To do:
• 1. For each statement below, decide whether it agrees with the employment agreement excerpt. Answer yes or no and quote the words that decide it. (a) The Agreement stops during a period of suspension. (b) The Executive has no fixed hours of work. (c) The Base Salary is paid monthly.
• 2. The employment agreement excerpt covers the Executive's business contact during a suspension. List every kind of party with whom that contact may be barred.
• 3. From the employment agreement excerpt, write out the passage that runs from "1.3.  TIME DEVOTED TO" to "and not misleading.".

Excerpted passage:

■ ■ ■ ■ ■ ■ ■

1.2.  SUSPENSION. The Company may suspend all or any of the Executive's duties and powers for such periods and on such terms as it considers expedient and this may include a term that the Executive must stay away from all or any of the Company's premises and/or will not be provided with any work and/or will have no business contact with all or any of the company or any group company’s agents, employees, customers, clients, distributors and suppliers. During any period of suspension the Agreement will continue and the Executive will continue to be bound by his/her obligations under this Agreement.
 
 

 
 
1.3.  TIME DEVOTED TO POSITION. The Executive, during his employment by the Company, shall devote his full business time, attention and skills to the business and affairs of the Employer.
 
1.4.  CERTIFICATIONS. Whenever the Executive is required by law, rule or regulation or requested by any governmental authority or by the Company or the Company’s auditors to provide certifications with respect to financial statements or filings with the Securities and Exchange Commission or any other governmental authority, the Executive shall sign such certifications as may be reasonably requested by such officers, with such exceptions as the Executive deems necessary to make such certifications accurate and not misleading.
 
1.5.  HOURS OF WORK. There are no fixed hours of work and by signing this document, the Executive hereby consents, in accordance with the Working Time Regulations 1998 to work more than 48 hours per week on average weekly should his duties so require. The Executive agrees to give the Employer at least three (3) months' notice in writing if he is no longer prepared to work more than an average of 48 hours a week.
 
2.  COMPENSATION AND BENEFITS
 
2.1.  SALARY. At all times the Executive is employed hereunder, Employer shall pay to Executive, and Executive shall accept, as full compensation for any and all services rendered and to be rendered by him during such period to Employer in all capacities, including, but not limited to, all services that may be rendered by him to any of Employer’s existing subsidiaries, entities and organizations hereafter formed, organized or acquired by Employer, directly or indirectly (each, a “Subsidiary” and collectively, the “Subsidiaries”), the following: (i) a base salary at the annual rate of £130,000 or at such increased rate as the Board (through its Compensation Committee), in its sole discretion, may hereafter from time to time grant to Executive, subject to adjustments in accordance with Section 2.2 hereof (as so adjusted, the “Base Salary”); and (ii) any additional bonus and the benefits set forth in Sections 2.3, 2.4 and 2.5 hereof. The Base Salary shall be payable monthly in accordance with the regular payroll practices of Employer applicable to senior executives, less such deductions as shall be required to be withheld by applicable law and regulations or otherwise.

■ ■ ■ ■ ■ ■ ■

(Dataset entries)

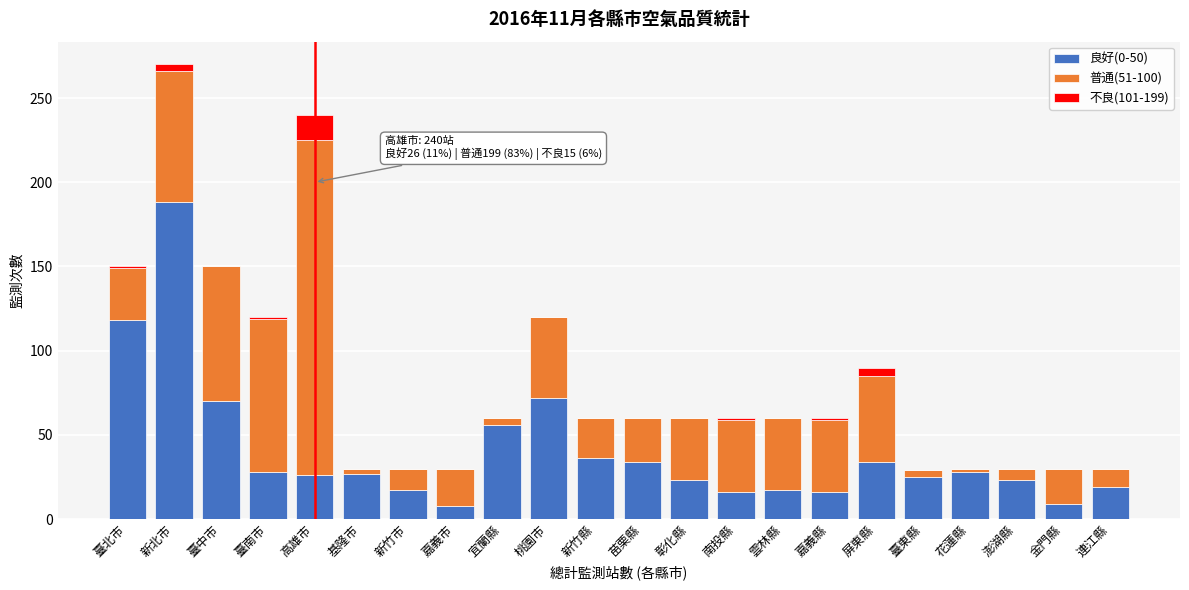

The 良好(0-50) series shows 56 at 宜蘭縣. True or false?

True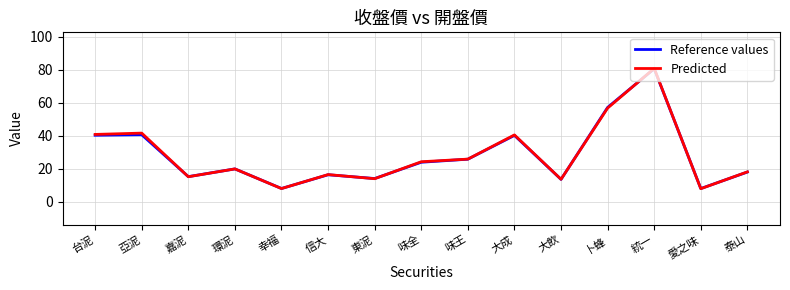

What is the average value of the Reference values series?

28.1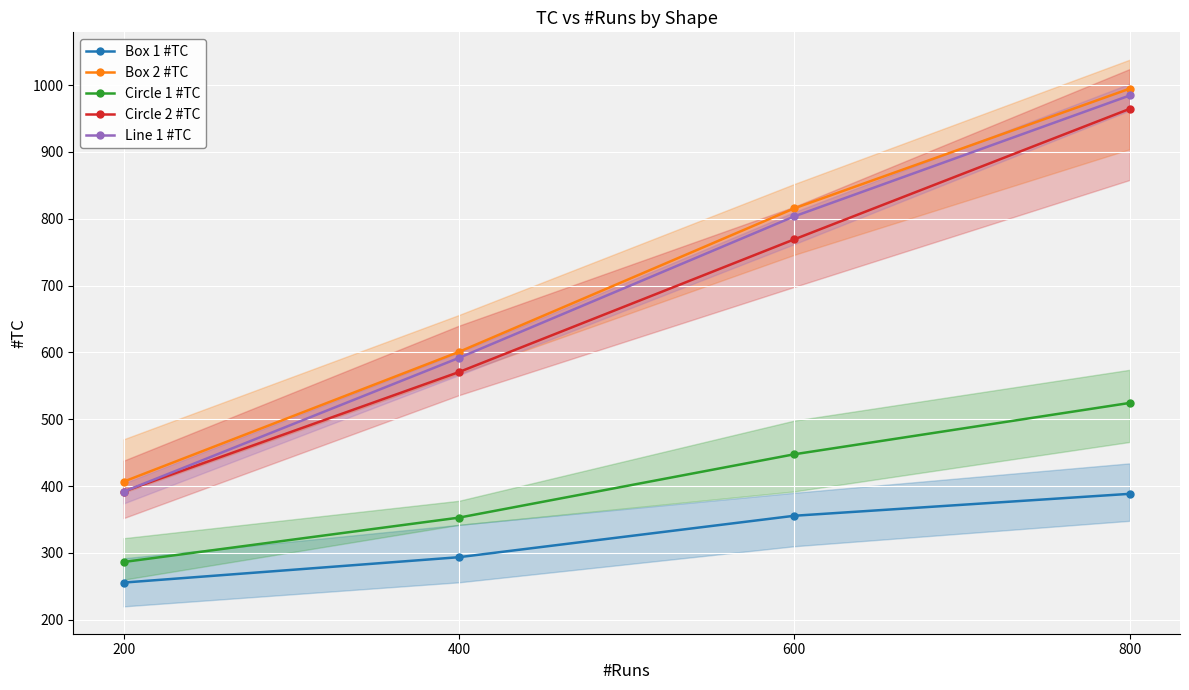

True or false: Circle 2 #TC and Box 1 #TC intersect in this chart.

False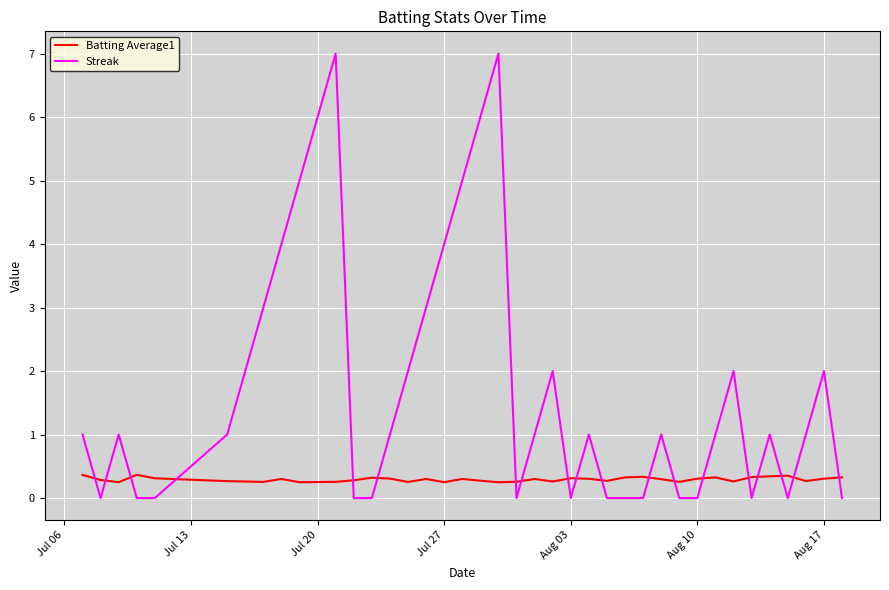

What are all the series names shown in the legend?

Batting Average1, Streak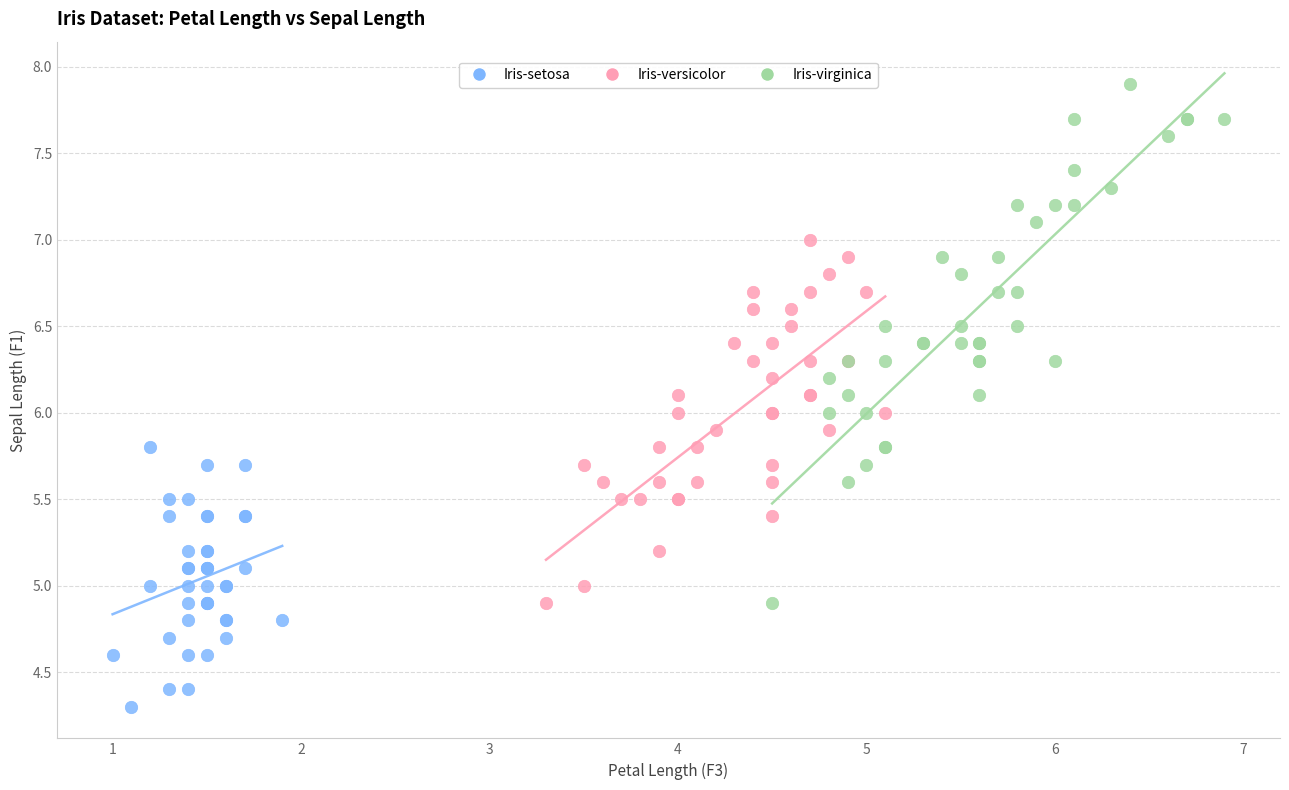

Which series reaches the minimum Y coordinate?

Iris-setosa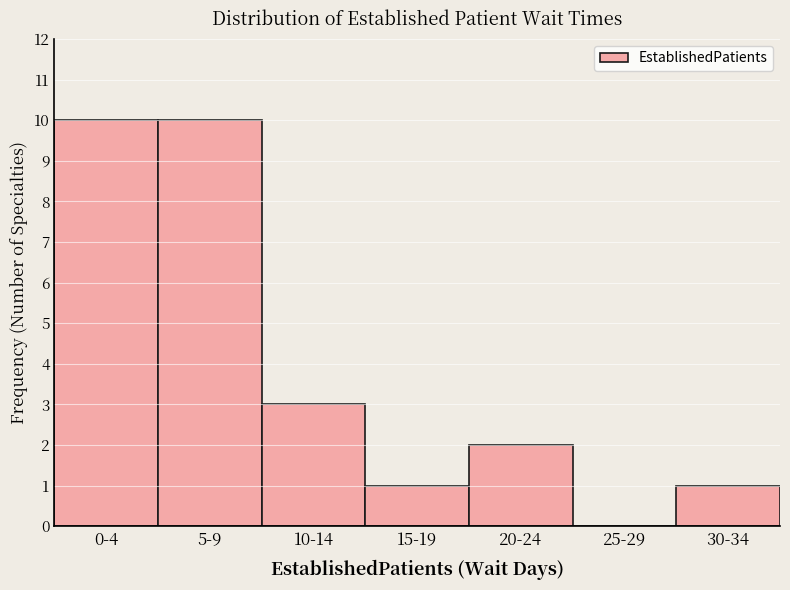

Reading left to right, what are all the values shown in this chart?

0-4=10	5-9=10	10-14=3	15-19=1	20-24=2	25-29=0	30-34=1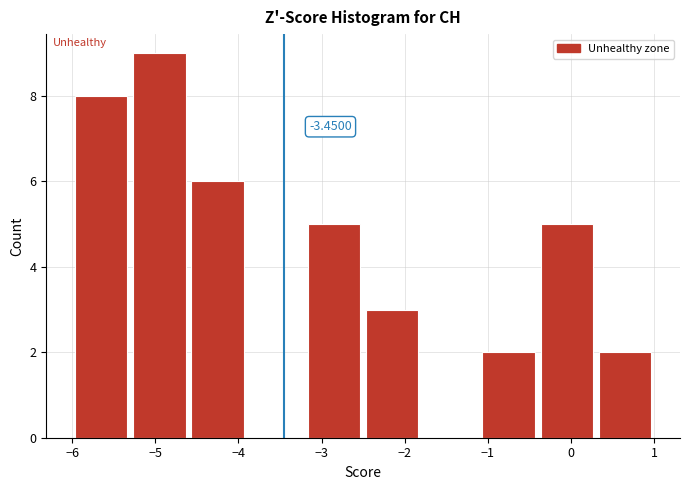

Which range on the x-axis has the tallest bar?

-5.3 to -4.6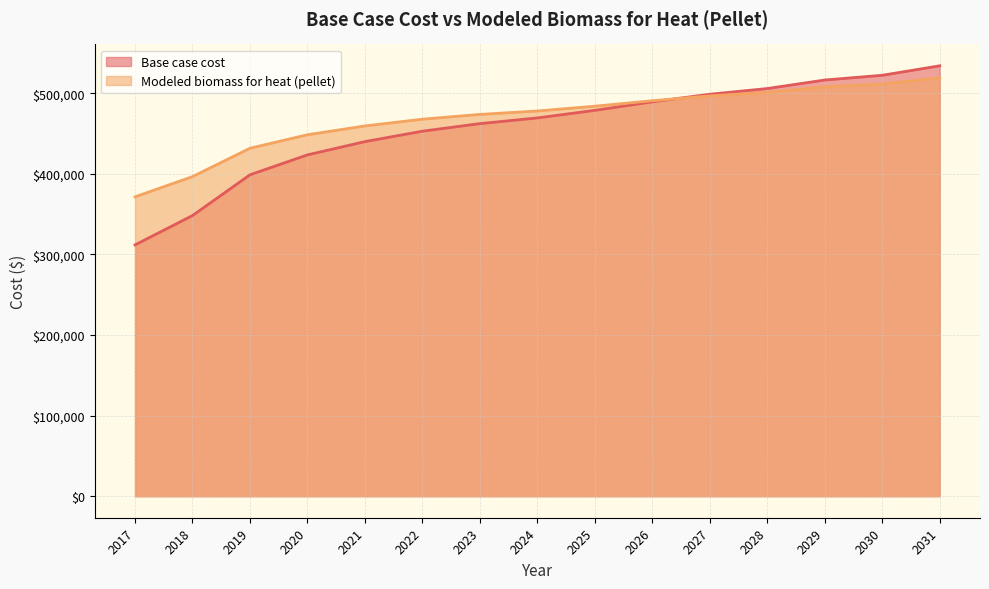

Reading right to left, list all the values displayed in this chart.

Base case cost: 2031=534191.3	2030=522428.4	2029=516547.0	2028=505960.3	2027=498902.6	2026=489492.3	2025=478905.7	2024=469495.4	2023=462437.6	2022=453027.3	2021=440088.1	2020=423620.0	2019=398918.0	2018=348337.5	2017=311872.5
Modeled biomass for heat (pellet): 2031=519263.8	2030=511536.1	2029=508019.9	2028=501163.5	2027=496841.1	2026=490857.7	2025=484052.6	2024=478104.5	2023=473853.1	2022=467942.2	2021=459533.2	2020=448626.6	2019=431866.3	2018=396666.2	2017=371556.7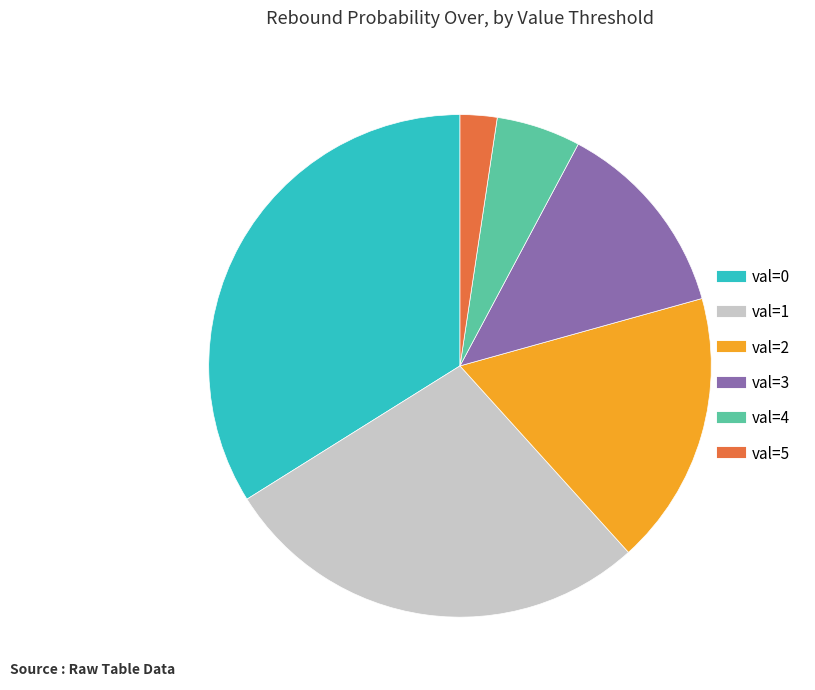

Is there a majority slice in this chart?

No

■ ■ ■ ■ ■ ■ ■

Solutions to the problems:
• 1.
(a) No: "During any period of suspension the Agreement will continue"
(b) Yes: "There are no fixed hours of work"
(c) Yes: "The Base Salary shall be payable monthly"

• 2. agents, employees, customers, clients, distributors, suppliers

• 3.
1.3.  TIME DEVOTED TO POSITION. The Executive, during his employment by the Company, shall devote his full business time, attention and skills to the business and affairs of the Employer.
 
1.4.  CERTIFICATIONS. Whenever the Executive is required by law, rule or regulation or requested by any governmental authority or by the Company or the Company’s auditors to provide certifications with respect to financial statements or filings with the Securities and Exchange Commission or any other governmental authority, the Executive shall sign such certifications as may be reasonably requested by such officers, with such exceptions as the Executive deems necessary to make such certifications accurate and not misleading.